Other than articulating a clear preference for education over punishment, the panel of judges also conspicuously dwelled on precedent, namely past disciplinary actions taken against Wisconsin judges. The peculiar thing about the emphasis on precedent is that the Ziegler case is an unprecedented situation. Never before has a sitting member of the state Supreme Court faced possible discipline for judicial misconduct. Question for the judges: How do you apply precedent in an unprecedented case?

Another problem with remaining bound by precedent is that past enforcement of the judicial ethics code clearly has left a great deal to be desired, as evidenced by Ziegler's own admission that she didn't give a passing thought to the rules when she handled cases in which she had a clear financial conflict of interest. Question for the judges: Why do you apply precedent when it represents failure?

What the Judicial Conduct Panel's findings end up being and what the judges recommend in the way of discipline are anybody's guess. But the signals sent at today's hearing were hardly confidence inspiring.


Anonymous said...

The panel is thumbing its nose at the public with its sound bites...this should have gone straight to the Supreme Court from the Judicial Commission.

Anonymous said...

OK, Judge Ziegler has admitted that she made a mistake but I have yet to hear that any of the cases you mention was incorrectly decided.

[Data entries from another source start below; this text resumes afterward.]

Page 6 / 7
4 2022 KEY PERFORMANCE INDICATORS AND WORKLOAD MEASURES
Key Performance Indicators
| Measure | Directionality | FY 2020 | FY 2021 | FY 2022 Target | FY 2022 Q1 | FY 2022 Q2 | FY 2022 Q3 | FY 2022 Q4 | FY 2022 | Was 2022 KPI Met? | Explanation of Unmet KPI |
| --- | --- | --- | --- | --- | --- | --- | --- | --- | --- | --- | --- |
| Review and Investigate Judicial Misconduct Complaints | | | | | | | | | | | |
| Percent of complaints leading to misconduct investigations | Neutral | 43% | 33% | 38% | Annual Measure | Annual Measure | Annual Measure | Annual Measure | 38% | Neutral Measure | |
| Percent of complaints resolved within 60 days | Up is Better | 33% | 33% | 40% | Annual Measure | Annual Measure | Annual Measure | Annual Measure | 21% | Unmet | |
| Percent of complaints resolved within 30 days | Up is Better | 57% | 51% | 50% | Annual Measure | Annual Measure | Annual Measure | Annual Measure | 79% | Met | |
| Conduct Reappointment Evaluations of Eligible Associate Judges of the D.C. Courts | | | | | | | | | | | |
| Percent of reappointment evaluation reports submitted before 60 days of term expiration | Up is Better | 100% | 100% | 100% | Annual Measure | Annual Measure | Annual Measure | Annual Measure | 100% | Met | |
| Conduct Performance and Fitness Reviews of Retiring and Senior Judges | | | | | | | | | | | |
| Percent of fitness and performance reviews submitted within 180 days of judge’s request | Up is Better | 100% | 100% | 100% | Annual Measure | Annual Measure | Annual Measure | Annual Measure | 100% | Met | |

I am starting to wonder if the reason the Wisconsin Democracy Campaign is worked up about this case has something to do with the fact that Judge Ziegler defeated a wanna be Judge from Madtown for her office.

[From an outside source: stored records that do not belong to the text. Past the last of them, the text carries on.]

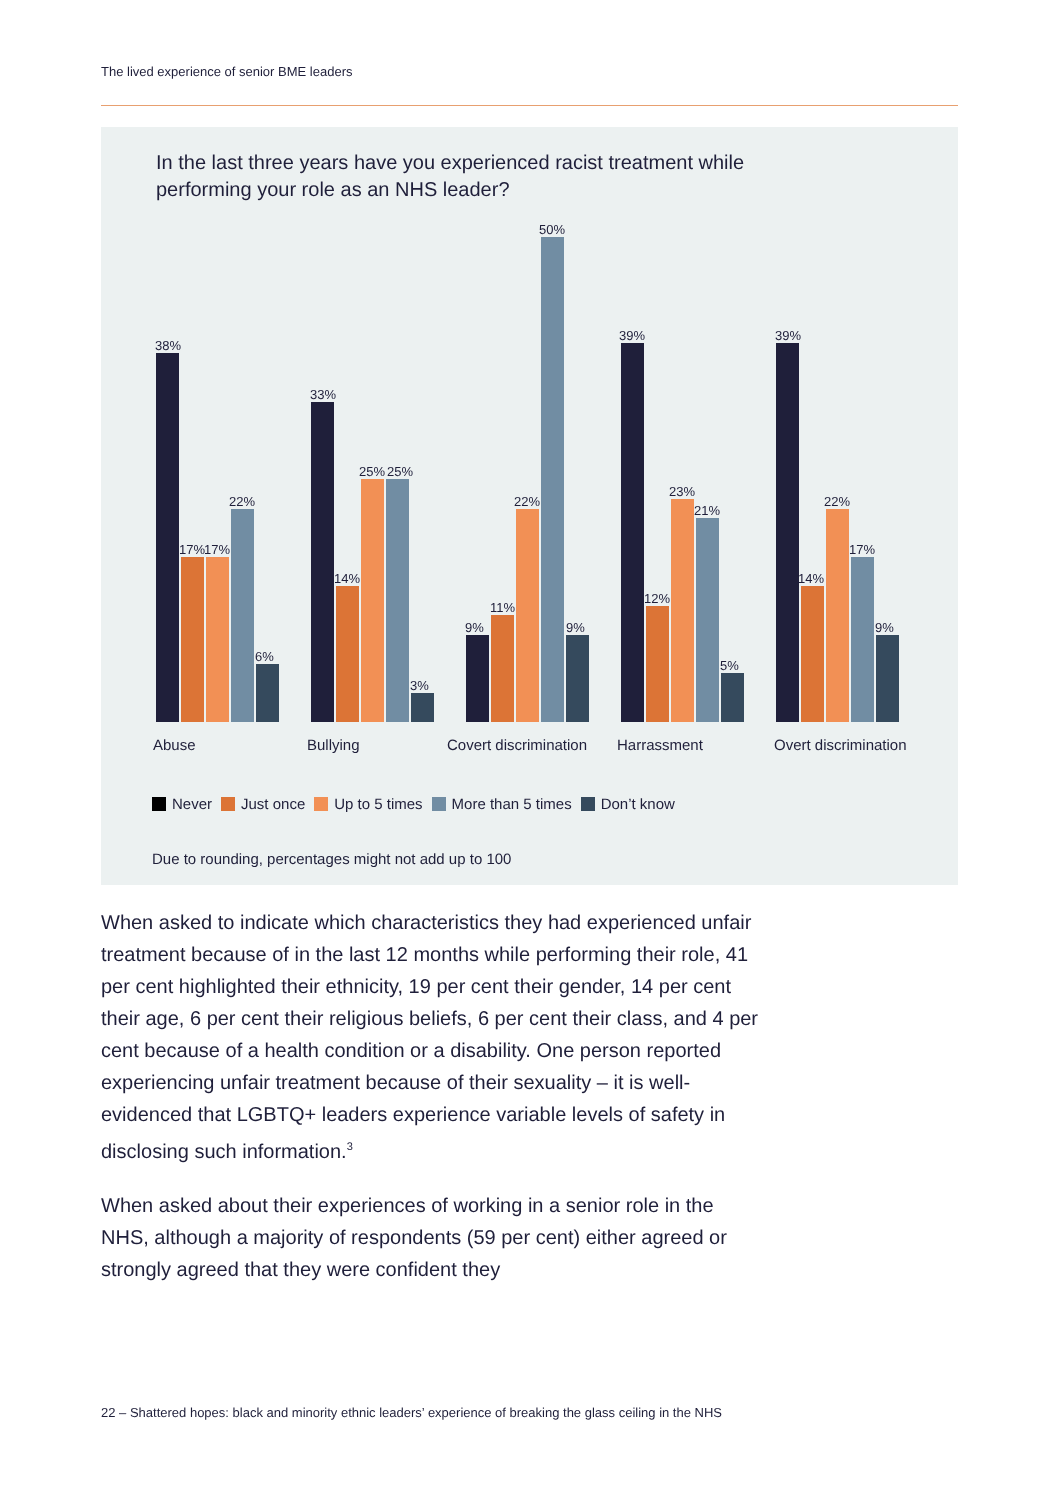The lived experience of senior BME leaders
In the last three years have you experienced racist treatment while performing your role as an NHS leader?
38%
17%
17%
22%
6%
Abuse
33%
14%
25%
25%
3%
Bullying
9%
11%
22%
50%
9%
Covert discrimination
39%
12%
23%
21%
5%
Harrassment
39%
14%
22%
17%
9%
Overt discrimination
Never Just once Up to 5 times More than 5 times Don’t know
Due to rounding, percentages might not add up to 100
When asked to indicate which characteristics they had experienced unfair treatment because of in the last 12 months while performing their role, 41 per cent highlighted their ethnicity, 19 per cent their gender, 14 per cent their age, 6 per cent their religious beliefs, 6 per cent their class, and 4 per cent because of a health condition or a disability. One person reported experiencing unfair treatment because of their sexuality – it is well-evidenced that LGBTQ+ leaders experience variable levels of safety in disclosing such information.<sup>3</sup>
When asked about their experiences of working in a senior role in the NHS, although a majority of respondents (59 per cent) either agreed or strongly agreed that they were confident they
22 – Shattered hopes: black and minority ethnic leaders’ experience of breaking the glass ceiling in the NHS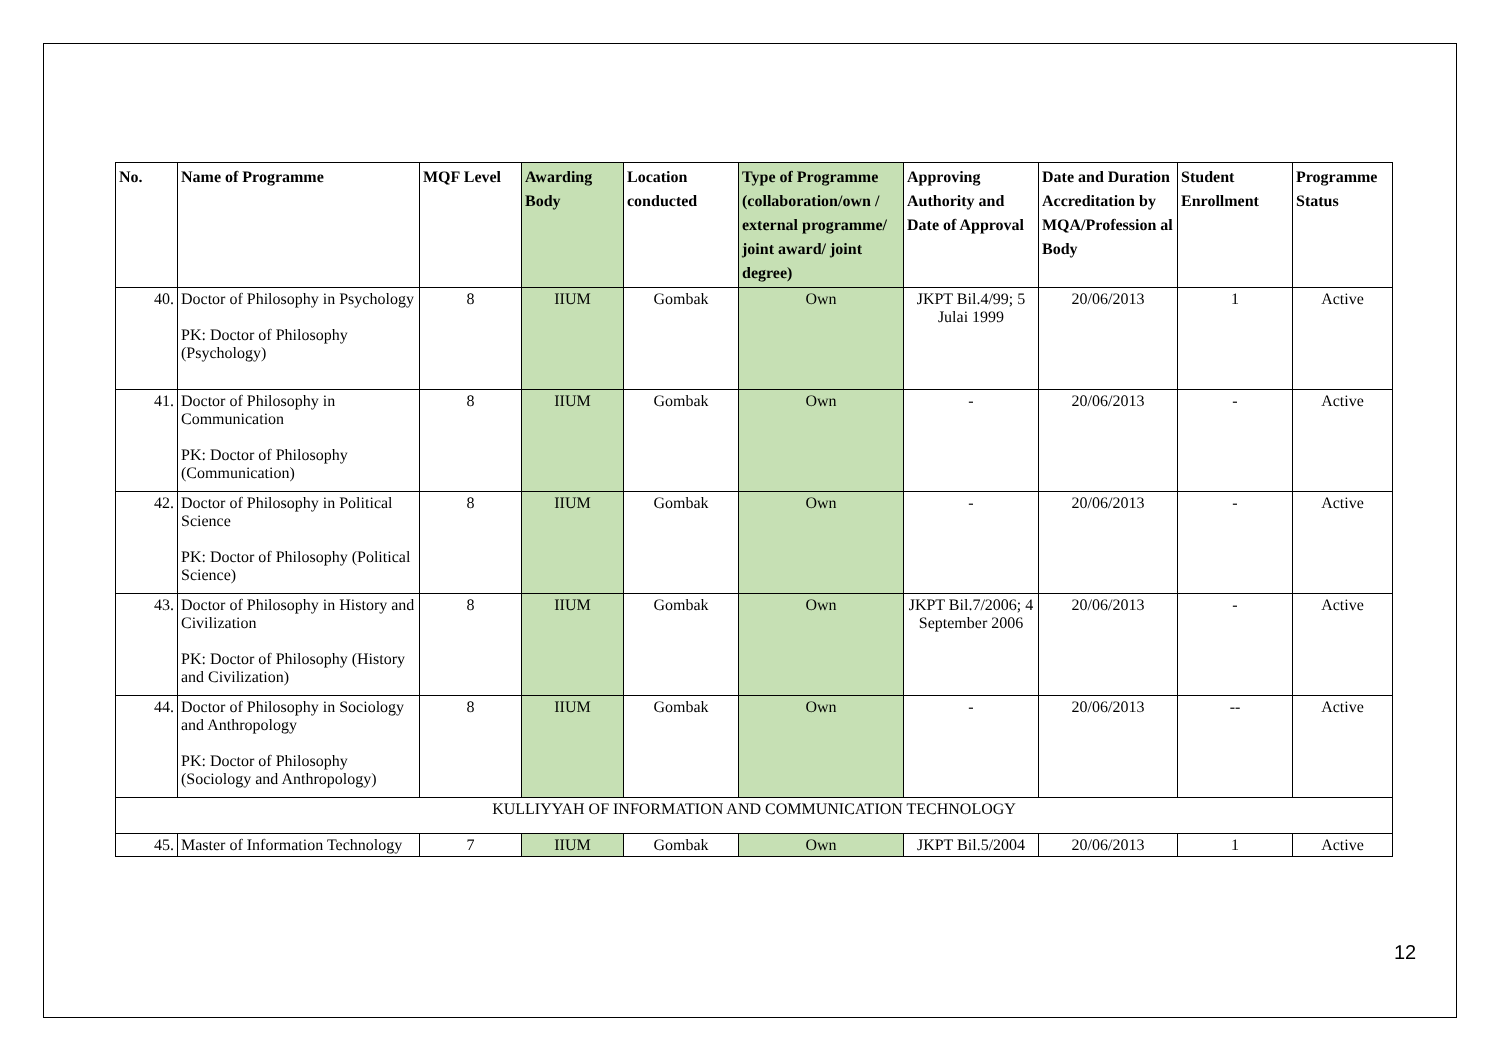| No. | Name of Programme | MQF Level | Awarding Body | Location conducted | Type of Programme (collaboration/own / external programme/ joint award/ joint degree) | Approving Authority and Date of Approval | Date and Duration Accreditation by MQA/Profession al Body | Student Enrollment | Programme Status |
| --- | --- | --- | --- | --- | --- | --- | --- | --- | --- |
| 40. | Doctor of Philosophy in Psychology PK: Doctor of Philosophy (Psychology) | 8 | IIUM | Gombak | Own | JKPT Bil.4/99; 5 Julai 1999 | 20/06/2013 | 1 | Active |
| 41. | Doctor of Philosophy in Communication PK: Doctor of Philosophy (Communication) | 8 | IIUM | Gombak | Own | - | 20/06/2013 | - | Active |
| 42. | Doctor of Philosophy in Political Science PK: Doctor of Philosophy (Political Science) | 8 | IIUM | Gombak | Own | - | 20/06/2013 | - | Active |
| 43. | Doctor of Philosophy in History and Civilization PK: Doctor of Philosophy (History and Civilization) | 8 | IIUM | Gombak | Own | JKPT Bil.7/2006; 4 September 2006 | 20/06/2013 | - | Active |
| 44. | Doctor of Philosophy in Sociology and Anthropology PK: Doctor of Philosophy (Sociology and Anthropology) | 8 | IIUM | Gombak | Own | - | 20/06/2013 | -- | Active |
| KULLIYYAH OF INFORMATION AND COMMUNICATION TECHNOLOGY | | | | | | | | | |
| 45. | Master of Information Technology | 7 | IIUM | Gombak | Own | JKPT Bil.5/2004 | 20/06/2013 | 1 | Active |
12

Until some actual wrong-doing is found this coverage is getting kind of stale.

Anonymous said...

Anon 7:33 -

How can we expect anyone to follow the rules if the courts don't?

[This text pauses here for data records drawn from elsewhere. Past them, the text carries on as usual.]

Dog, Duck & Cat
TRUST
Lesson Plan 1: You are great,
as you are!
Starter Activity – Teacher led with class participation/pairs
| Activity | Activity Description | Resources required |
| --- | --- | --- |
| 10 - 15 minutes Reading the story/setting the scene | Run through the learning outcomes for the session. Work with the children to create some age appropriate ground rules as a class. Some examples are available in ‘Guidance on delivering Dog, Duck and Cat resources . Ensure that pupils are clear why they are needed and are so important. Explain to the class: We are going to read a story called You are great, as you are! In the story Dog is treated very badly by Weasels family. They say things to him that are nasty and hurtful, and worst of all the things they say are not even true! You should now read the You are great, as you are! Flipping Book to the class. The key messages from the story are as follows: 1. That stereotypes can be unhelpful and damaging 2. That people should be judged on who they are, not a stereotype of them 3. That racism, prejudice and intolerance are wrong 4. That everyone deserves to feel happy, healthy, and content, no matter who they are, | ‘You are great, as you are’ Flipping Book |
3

Don't be niave', this represents a much larger problem in the judicial system.

Anonymous said...

I heard your remarks on WPR about the appellate court panel hearing of Ziegler's case, Mike, and you are so right on.

It stretches belief beyond imagination that she truly never even thought about the obvious conflict of interest in cases involving the bank on which her husband served as a board member -- or even knew that it violated judicial ethics -- and, from reports I read during her run for SC, he had a paid position with the bank board.

Also the absurdity is beyond comprehension that judges on a lower court are sitting in judgment on a higher court justice. Isn't that another perception, if not in fact, of a conflict of interest? She will, after all, be hearing cases they have ruled on that get appealed to the Supreme Court. Do you think they just might have in the backs of their minds, even subconsciously, that if they don't go easy on her, she -- especially w/her track record as a judge on a trial court -- just might not be quite so inclined to uphold their rulings? Not that she would or wouldn't, but doesn't just the possiblity further raise the hairs on the back of your neck?

I moved to Wisconsin from California where I worked in the court system, and am pretty much roundly dismissed here whenever I mention or suggest a policy, procedure or way California does something, but I am astounded that this state's court system oversees the conduct and discipline of its own judges/justices. I don't have to mention foxes and henhouses, do I?

California has a separate body charged with those duties. For years that state's Judicial Performance Commission was dominated by judges and lawyers (who appear before judges, so...) Several years ago the commission makeup was changed to include a larger percentage of non-court/legal-community members. Judges howled, but I think ultimately the public benefited, if for nothing more than because the commission is not longer seen as overlaid with self-interest. Just like judges in Wisconsin, they didn't want to be too hard on their colleagues for fear that should they, god forbid, have a complaint filed against them, they in turn might be treated harshly.